In the money
FORTRESS B, the Resilient property group’s speculative hybrid play, continues to defy gravity. The stock tests fresh highs every week and is up a staggering 52% over the past year alone. This compares to the listed property sector’s overall share price rise of 15% over the same period, which means investors who bought Fortress B units when the counter listed in October 2009 have almost tripled their money. It appears the market is buying predominantly into the track record of Resilient management’s team, renowned for sweating its assets.
The R2,96bn portfolio has been tweaked considerably over the past 18 months through disposals, acquisitions and refurbishments.

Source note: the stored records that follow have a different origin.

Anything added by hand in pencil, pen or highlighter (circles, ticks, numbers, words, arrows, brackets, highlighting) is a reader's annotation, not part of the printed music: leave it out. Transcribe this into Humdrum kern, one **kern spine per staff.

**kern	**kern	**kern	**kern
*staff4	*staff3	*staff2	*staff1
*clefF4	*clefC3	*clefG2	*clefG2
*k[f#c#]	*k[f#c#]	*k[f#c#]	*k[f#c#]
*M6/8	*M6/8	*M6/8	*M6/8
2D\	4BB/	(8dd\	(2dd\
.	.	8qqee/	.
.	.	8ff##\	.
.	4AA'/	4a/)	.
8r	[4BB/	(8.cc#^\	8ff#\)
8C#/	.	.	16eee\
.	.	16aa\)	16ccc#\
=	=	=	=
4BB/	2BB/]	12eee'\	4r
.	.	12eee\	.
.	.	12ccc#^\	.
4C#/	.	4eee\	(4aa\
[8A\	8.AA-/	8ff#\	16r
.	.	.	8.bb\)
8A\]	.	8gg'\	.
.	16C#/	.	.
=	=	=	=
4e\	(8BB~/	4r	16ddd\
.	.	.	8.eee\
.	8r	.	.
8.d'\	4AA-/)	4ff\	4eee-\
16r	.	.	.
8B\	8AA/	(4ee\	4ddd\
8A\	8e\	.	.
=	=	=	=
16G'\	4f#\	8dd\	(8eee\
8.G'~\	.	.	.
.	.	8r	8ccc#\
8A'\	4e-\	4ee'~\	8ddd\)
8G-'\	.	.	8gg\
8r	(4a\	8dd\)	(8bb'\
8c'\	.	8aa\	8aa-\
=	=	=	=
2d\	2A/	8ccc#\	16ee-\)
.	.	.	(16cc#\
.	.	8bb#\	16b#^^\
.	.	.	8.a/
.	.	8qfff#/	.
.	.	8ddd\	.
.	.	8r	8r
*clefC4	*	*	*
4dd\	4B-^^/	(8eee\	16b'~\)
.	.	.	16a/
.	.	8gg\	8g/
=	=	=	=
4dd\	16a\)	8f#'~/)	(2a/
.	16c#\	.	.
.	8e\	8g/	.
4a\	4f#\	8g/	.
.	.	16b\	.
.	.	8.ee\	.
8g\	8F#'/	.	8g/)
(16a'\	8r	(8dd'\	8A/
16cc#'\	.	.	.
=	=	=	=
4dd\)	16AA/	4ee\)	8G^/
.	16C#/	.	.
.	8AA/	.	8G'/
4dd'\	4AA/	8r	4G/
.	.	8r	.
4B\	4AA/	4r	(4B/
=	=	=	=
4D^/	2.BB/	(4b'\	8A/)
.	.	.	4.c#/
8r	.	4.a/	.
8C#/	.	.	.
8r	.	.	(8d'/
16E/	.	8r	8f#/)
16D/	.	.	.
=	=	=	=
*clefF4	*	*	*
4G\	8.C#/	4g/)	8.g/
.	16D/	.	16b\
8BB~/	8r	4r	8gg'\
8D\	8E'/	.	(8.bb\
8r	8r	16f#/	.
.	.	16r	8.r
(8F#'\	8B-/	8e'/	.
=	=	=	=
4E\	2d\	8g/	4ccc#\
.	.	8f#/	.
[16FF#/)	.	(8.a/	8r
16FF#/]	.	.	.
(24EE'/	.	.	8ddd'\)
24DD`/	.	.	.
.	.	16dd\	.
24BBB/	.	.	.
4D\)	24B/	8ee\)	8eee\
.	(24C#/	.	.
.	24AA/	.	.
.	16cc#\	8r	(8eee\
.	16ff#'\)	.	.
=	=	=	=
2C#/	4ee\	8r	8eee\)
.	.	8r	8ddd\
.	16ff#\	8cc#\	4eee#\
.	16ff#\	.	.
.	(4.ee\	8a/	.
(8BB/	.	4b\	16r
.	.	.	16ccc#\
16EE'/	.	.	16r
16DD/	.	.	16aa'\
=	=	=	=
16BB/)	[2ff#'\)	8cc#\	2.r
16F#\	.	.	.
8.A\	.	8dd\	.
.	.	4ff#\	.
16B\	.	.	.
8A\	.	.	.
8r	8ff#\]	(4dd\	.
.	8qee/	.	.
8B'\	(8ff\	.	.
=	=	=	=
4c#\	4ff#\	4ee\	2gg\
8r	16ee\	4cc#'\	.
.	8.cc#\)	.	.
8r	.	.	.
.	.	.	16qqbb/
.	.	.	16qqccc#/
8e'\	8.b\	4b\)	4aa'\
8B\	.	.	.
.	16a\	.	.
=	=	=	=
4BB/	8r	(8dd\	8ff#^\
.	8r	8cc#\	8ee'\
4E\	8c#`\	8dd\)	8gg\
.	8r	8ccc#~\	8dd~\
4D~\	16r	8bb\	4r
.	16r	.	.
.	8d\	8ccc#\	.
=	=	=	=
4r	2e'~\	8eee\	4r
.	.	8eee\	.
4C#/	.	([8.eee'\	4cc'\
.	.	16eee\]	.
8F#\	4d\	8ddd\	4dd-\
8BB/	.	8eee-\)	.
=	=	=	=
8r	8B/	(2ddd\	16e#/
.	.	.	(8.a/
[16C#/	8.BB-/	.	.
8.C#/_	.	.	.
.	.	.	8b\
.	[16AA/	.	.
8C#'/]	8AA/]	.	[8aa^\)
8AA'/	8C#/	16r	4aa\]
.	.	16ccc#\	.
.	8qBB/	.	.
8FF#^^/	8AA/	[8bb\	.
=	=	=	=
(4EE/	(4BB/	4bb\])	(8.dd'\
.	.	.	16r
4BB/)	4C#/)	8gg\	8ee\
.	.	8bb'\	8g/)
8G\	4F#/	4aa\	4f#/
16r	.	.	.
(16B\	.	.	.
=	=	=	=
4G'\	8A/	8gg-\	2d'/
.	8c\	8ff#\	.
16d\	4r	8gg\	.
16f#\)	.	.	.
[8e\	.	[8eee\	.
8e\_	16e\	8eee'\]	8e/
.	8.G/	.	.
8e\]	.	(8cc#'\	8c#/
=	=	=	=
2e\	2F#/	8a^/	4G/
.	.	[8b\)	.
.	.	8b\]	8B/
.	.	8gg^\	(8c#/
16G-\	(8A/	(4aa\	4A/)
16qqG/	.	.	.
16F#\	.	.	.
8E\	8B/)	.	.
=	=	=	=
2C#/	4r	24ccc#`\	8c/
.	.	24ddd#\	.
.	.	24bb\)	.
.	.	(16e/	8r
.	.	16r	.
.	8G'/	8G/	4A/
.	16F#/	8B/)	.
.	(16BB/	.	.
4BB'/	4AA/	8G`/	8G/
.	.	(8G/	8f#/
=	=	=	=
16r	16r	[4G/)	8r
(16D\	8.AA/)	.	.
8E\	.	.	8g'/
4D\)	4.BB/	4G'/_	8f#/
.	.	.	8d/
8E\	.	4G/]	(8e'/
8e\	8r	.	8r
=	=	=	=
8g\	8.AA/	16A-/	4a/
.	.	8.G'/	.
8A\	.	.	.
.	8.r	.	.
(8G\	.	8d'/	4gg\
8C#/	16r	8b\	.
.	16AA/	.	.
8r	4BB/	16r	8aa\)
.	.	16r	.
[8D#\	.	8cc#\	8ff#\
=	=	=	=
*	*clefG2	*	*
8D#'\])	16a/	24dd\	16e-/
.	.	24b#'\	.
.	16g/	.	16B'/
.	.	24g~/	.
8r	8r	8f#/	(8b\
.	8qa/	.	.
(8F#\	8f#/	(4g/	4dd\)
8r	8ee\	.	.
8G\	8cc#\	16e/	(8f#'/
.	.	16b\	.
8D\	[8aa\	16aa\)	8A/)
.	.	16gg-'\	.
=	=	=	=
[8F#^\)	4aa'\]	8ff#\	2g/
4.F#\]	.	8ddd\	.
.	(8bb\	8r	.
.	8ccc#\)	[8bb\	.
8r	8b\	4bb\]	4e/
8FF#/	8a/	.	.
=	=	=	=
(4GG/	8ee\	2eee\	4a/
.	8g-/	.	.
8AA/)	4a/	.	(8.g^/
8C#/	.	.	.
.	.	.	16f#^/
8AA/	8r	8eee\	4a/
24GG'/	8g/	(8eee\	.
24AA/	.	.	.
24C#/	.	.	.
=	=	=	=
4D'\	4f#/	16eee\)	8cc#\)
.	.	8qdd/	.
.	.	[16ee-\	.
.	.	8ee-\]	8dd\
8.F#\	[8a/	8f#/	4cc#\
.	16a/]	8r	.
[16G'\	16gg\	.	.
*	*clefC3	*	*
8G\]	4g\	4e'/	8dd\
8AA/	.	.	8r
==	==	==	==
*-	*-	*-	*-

In first quarter 2011 alone the fund bought 20 properties on average yields of 11%. Fortress B units are by no means cheap, trading at a forward yield of just more than 5%, against the sector’s 8,6%. But the stock offers better income growth prospects than its peers.
Sasfin Securities property analyst Heather Smith forecasts distribution growth of 27% for its financial year to June this year, increasing to 33,1% for the 12 months to June 2012. The sector as a whole is expected to deliver growth in income payouts of no more than 7%/year over the next two years. Smith says the double-digit growth forecast reflects the geared nature of its B units. The Fortress split A and B unit structure offers investors different risk and reward opportunities. Fortress A is generally a safer bet for risk-averse investors, as its units have a preferential claim to distributable income, with growth capped at 5%/year. Its B units receive the balance of the income and therefore a potentially higher risk/higher return option.
Management is currently clearly favouring the B units, judging by the magnitude of those units bought by its directors over recent weeks. In March alone, Resilient MD Des de Beer invested more than R4m in Fortress B units.